Every brief must contain a jurisdictional section, where any problems with our jurisdiction could have been noted. A separate motion to dismiss was unnecessary. But instead of waiting for the brief to flag a jurisdictional problem, counsel should call it to the court's attention at the outset. Circuit Rule 3(c) (1) requires each appellant to file a docketing statement containing jurisdictional particulars. Lloyd filed his on September 15, 2003. Rule 3(c) (1) adds: "If the docketing statement is not complete and correct, the appellee must provide a complete one to the court of appeals clerk within 14 days after the date of the filing of the appellant's docketing statement." That would have been September 29, 2003. The United States let that date pass in silence and did not say "boo" about appellate jurisdiction until November 9, 2004, when it filed the motion to dismiss Lloyd's appeal. Why didn't the United States make this point a year earlier?
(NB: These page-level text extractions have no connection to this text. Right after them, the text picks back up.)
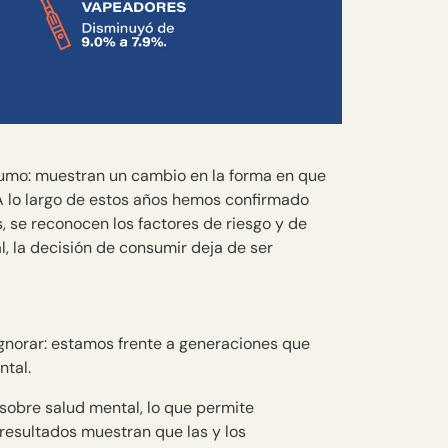
sumo: muestran un cambio en la forma en que
 A lo largo de estos años hemos confirmado
, se reconocen los factores de riesgo y de
l, la decisión de consumir deja de ser
gnorar: estamos frente a generaciones que
tal.
sobre salud mental, lo que permite
 resultados muestran que las y los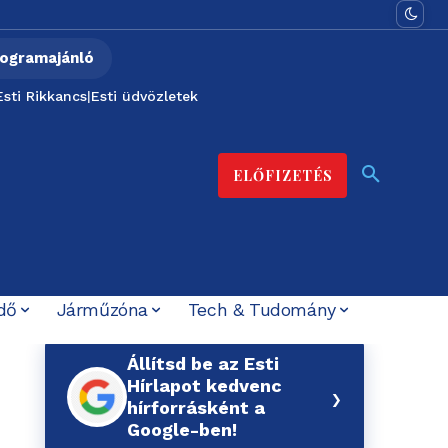
ogramajánló
Esti Rikkancs
|
Esti üdvözletek
ELŐFIZETÉS
dő
Járműzóna
Tech & Tudomány
Állítsd be az Esti
Hírlapot kedvenc
›
hírforrásként a
Google-ben!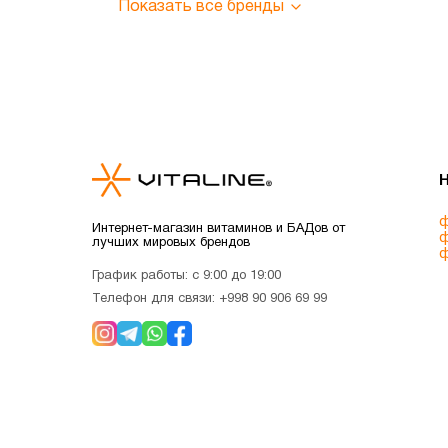
Показать все бренды
ф
Интернет-магазин витаминов и БАДов от
ф
лучших мировых брендов
ф
График работы: с 9:00 до 19:00
Телефон для связи:
+998 90 906 69 99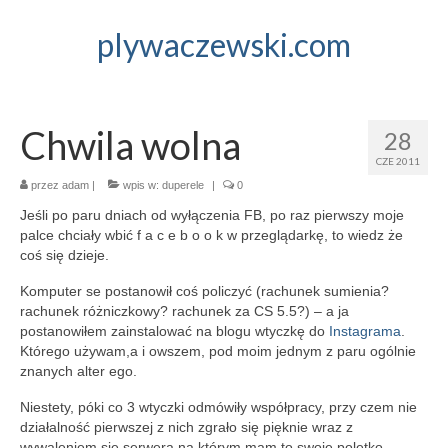
plywaczewski.com
Chwila wolna
28
CZE 2011
przez
adam
|
wpis w:
duperele
|
0
Jeśli po paru dniach od wyłączenia FB, po raz pierwszy moje
palce chciały wbić f a c e b o o k w przeglądarkę, to wiedz że
coś się dzieje.
Komputer se postanowił coś policzyć (rachunek sumienia?
rachunek różniczkowy? rachunek za CS 5.5?) – a ja
postanowiłem zainstalować na blogu wtyczkę do
Instagrama
.
Którego używam,a i owszem, pod moim jednym z paru ogólnie
znanych alter ego.
Niestety, póki co 3 wtyczki odmówiły współpracy, przy czem nie
działalność pierwszej z nich zgrało się pięknie wraz z
wywaleniem się serwera na którym mam to swoje poletko.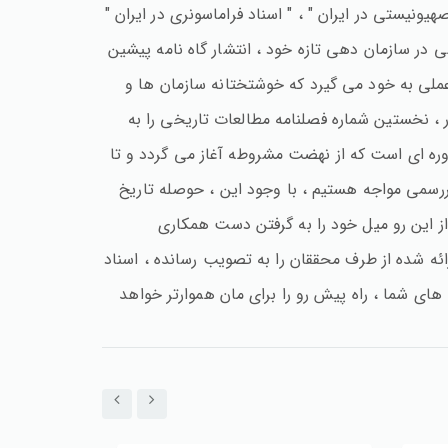
ونیستی در ایران " ، " اسناد فراماسونری در ایران "
ی در سازمان دهی تازه خود ، انتشار گاه نامه پیشین
 عملی به خود می گیرد که خوشتختانه سازمان ها و
، نخستین شماره فصلنامه مطالعات تاریخی را به
وره ای است که از نهضت مشروطه آغاز می گردد و تا
یررسمی مواجه هستیم ، با وجود این ، حوصله تاریخ
از این رو میل خود را به گرفتن دست همکاری
ائه شده از طرف محققان را به تصویب رسانده ، اسناد
ی های شما ، راه پیش رو را برای مان هموارتر خواهد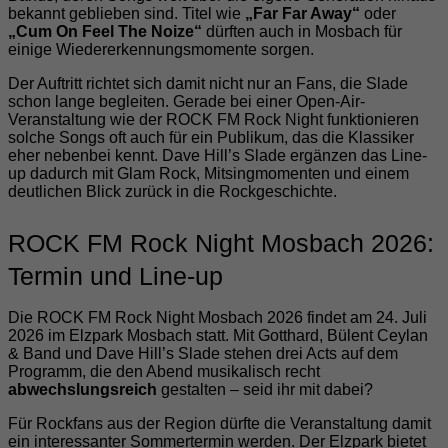
bekannt geblieben sind. Titel wie
„Far Far Away“
oder
„Cum On Feel The Noize“
dürften auch in Mosbach für
einige Wiedererkennungsmomente sorgen.
Der Auftritt richtet sich damit nicht nur an Fans, die Slade
schon lange begleiten. Gerade bei einer Open-Air-
Veranstaltung wie der ROCK FM Rock Night funktionieren
solche Songs oft auch für ein Publikum, das die Klassiker
eher nebenbei kennt. Dave Hill’s Slade ergänzen das Line-
up dadurch mit Glam Rock, Mitsingmomenten und einem
deutlichen Blick zurück in die Rockgeschichte.
ROCK FM Rock Night Mosbach 2026:
Termin und Line-up
Die ROCK FM Rock Night Mosbach 2026 findet am 24. Juli
2026 im Elzpark Mosbach statt. Mit Gotthard, Bülent Ceylan
& Band und Dave Hill’s Slade stehen drei Acts auf dem
Programm, die den Abend musikalisch recht
abwechslungsreich
gestalten – seid ihr mit dabei?
Für Rockfans aus der Region dürfte die Veranstaltung damit
ein interessanter Sommertermin werden. Der Elzpark bietet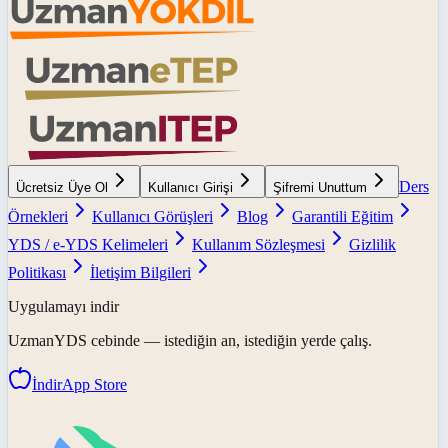
Ders
Ücretsiz Üye Ol
Kullanıcı Girişi
Şifremi Unuttum
Örnekleri
Kullanıcı Görüşleri
Blog
Garantili Eğitim
YDS / e-YDS Kelimeleri
Kullanım Sözleşmesi
Gizlilik
Politikası
İletişim Bilgileri
Uygulamayı indir
UzmanYDS
cebinde — istediğin an, istediğin yerde çalış.
İndir
App Store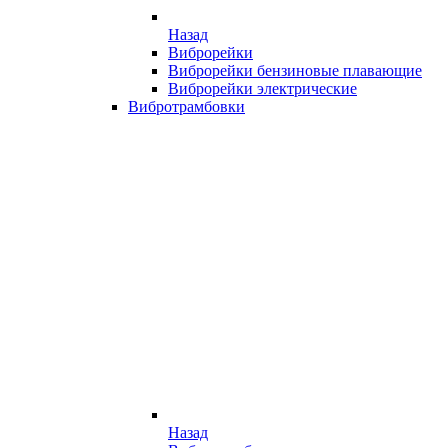
Назад
Виброрейки
Виброрейки бензиновые плавающие
Виброрейки электрические
Вибротрамбовки
Назад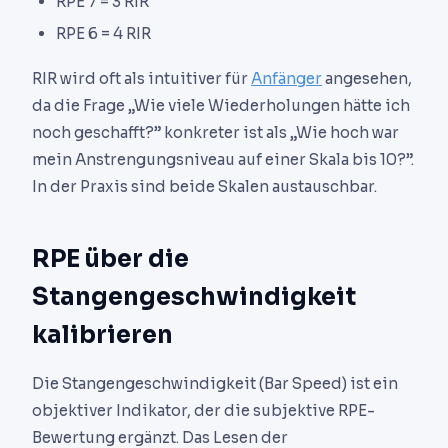
RPE 7 = 3 RIR
RPE 6 = 4 RIR
RIR wird oft als intuitiver für
Anfänger
angesehen,
da die Frage „Wie viele Wiederholungen hätte ich
noch geschafft?” konkreter ist als „Wie hoch war
mein Anstrengungsniveau auf einer Skala bis 10?”.
In der Praxis sind beide Skalen austauschbar.
RPE über die
Stangengeschwindigkeit
kalibrieren
Die Stangengeschwindigkeit (Bar Speed) ist ein
objektiver Indikator, der die subjektive RPE-
Bewertung ergänzt. Das Lesen der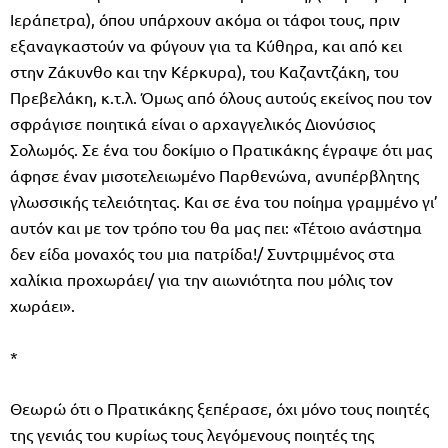
Ιεράπετρα), όπου υπάρχουν ακόμα οι τάφοι τους, πριν
εξαναγκαστούν να φύγουν για τα Κύθηρα, και από κει
στην Ζάκυνθο και την Κέρκυρα), του Καζαντζάκη, του
Πρεβελάκη, κ.τ.λ. Όμως από όλους αυτούς εκείνος που τον
σφράγισε ποιητικά είναι ο αρχαγγελικός Διονύσιος
Σολωμός. Σε ένα του δοκίμιο ο Πρατικάκης έγραψε ότι μας
άφησε έναν μισοτελειωμένο Παρθενώνα, ανυπέρβλητης
γλωσσικής τελειότητας. Και σε ένα του ποίημα γραμμένο γι’
αυτόν και με τον τρόπο του θα μας πει: «Τέτοιο ανάστημα
δεν είδα μοναχός του μια πατρίδα!/ Συντριμμένος στα
χαλίκια προχωράει/ για την αιωνιότητα που μόλις τον
χωράει».
*
Θεωρώ ότι ο Πρατικάκης ξεπέρασε, όχι μόνο τους ποιητές
της γενιάς του κυρίως τους λεγόμενους ποιητές της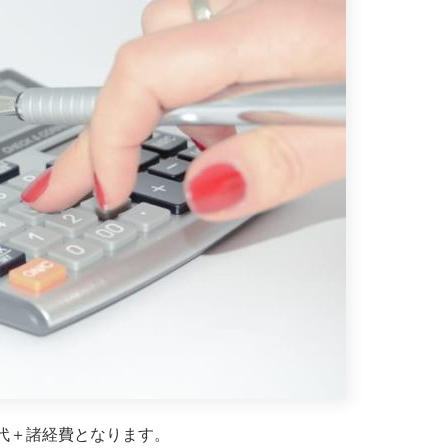
代＋諸経費となります。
Thus we repeat what we said in Ramos:"If events justify a last-minute motion concerning jurisdiction, venue, sanctions, or any other subject, then that motion may accompany the brief; a motion is not a substitute for a brief." 371 F.3d at 950 (emphasis in original). Briefs must be filed when due, and jurisdictional objections should be made at the outset of the appeal, as Circuit Rule 3(c) (1) contemplates. We trust that all litigants — especially institutional ones such as the Department of Justice — will conform their practice to this court's rules.
The "Motion to Dismiss Appeal" is denied. The decision of the district court is vacated, and the matter is remanded with instructions to dismiss for lack of subject-matter jurisdiction. We have treated Lloyd's brief as an implied request for permission to commence a second collateral attack. Because none of the criteria for that step, see § 2244(b) (2), has been satisfied, this request is denied.